Top of Task input

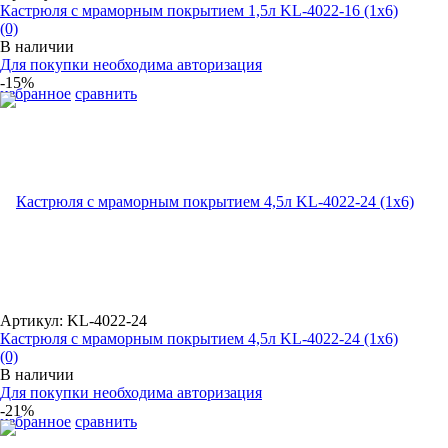
Кастрюля с мраморным покрытием 1,5л KL-4022-16 (1x6)
(0)
В наличии
Для покупки необходима авторизация
-15%
избранное
сравнить
Артикул: KL-4022-24
Кастрюля с мраморным покрытием 4,5л KL-4022-24 (1x6)
(0)
В наличии
Для покупки необходима авторизация
-21%
избранное
сравнить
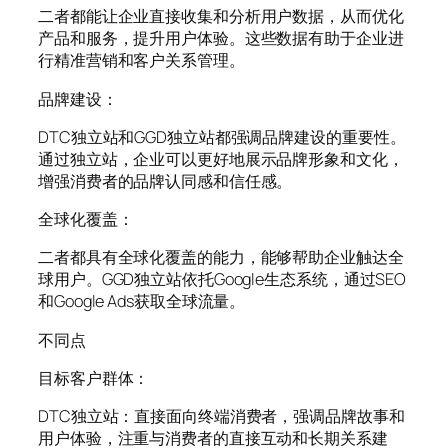
二者都能让企业直接收集和分析用户数据，从而优化
产品和服务，提升用户体验。这些数据有助于企业进
行精准营销和客户关系管理。
品牌建设：
DTC独立站和GGD独立站都强调品牌建设的重要性。
通过独立站，企业可以更好地展示品牌形象和文化，
增强消费者的品牌认同感和信任感。
全球化覆盖：
二者都具有全球化覆盖的能力，能够帮助企业触达全
球用户。GGD独立站依托Google生态系统，通过SEO
和Google Ads获取全球流量。
不同点
目标客户群体：
DTC独立站：直接面向终端消费者，强调品牌故事和
用户体验，注重与消费者的直接互动和长期关系建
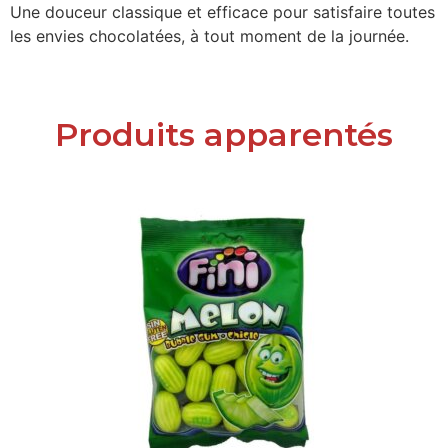
Une douceur classique et efficace pour satisfaire toutes
les envies chocolatées, à tout moment de la journée.
Produits apparentés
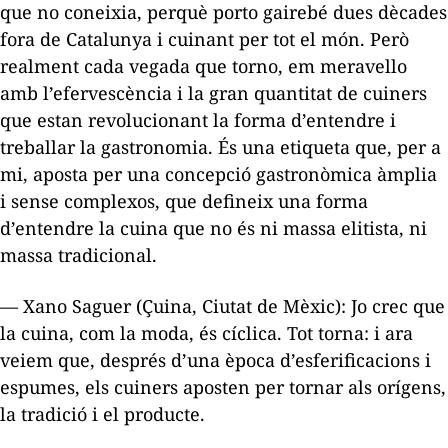
que no coneixia, perquè porto gairebé dues dècades
fora de Catalunya i cuinant per tot el món. Però
realment cada vegada que torno, em meravello
amb l’efervescència i la gran quantitat de cuiners
que estan revolucionant la forma d’entendre i
treballar la gastronomia. És una etiqueta que, per a
mi, aposta per una concepció gastronòmica àmplia
i sense complexos, que defineix una forma
d’entendre la cuina que no és ni massa elitista, ni
massa tradicional.
— Xano Saguer (Çuina, Ciutat de Mèxic): Jo crec que
la cuina, com la moda, és cíclica. Tot torna: i ara
veiem que, després d’una època d’esferificacions i
espumes, els cuiners aposten per tornar als orígens,
la tradició i el producte.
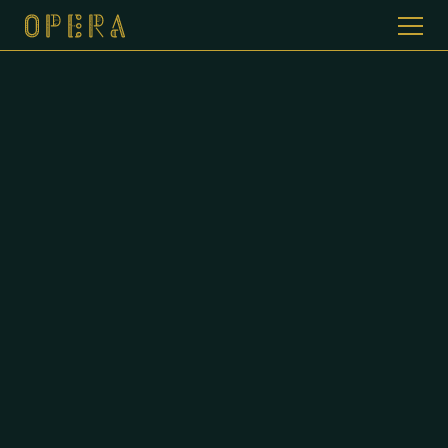
WELKOM BIJ CAFE DE OPERA
GALERIJ
MENUKAART
CONTACT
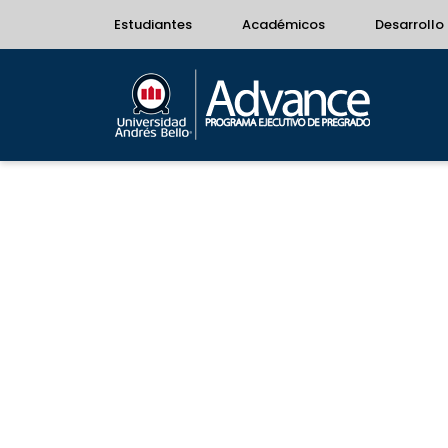
Estudiantes
Académicos
Desarrollo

Bottom of Task input

- **Work order**
When you reach the line containing "que no coneixia, perquè" in the data above, start copying exactly, and stop after the line containing "Jo crec que".

- **Exercise response**
que no coneixia, perquè porto gairebé dues dècades
fora de Catalunya i cuinant per tot el món. Però
realment cada vegada que torno, em meravello
amb l’efervescència i la gran quantitat de cuiners
que estan revolucionant la forma d’entendre i
treballar la gastronomia. És una etiqueta que, per a
mi, aposta per una concepció gastronòmica àmplia
i sense complexos, que defineix una forma
d’entendre la cuina que no és ni massa elitista, ni
massa tradicional.
— Xano Saguer (Çuina, Ciutat de Mèxic): Jo crec que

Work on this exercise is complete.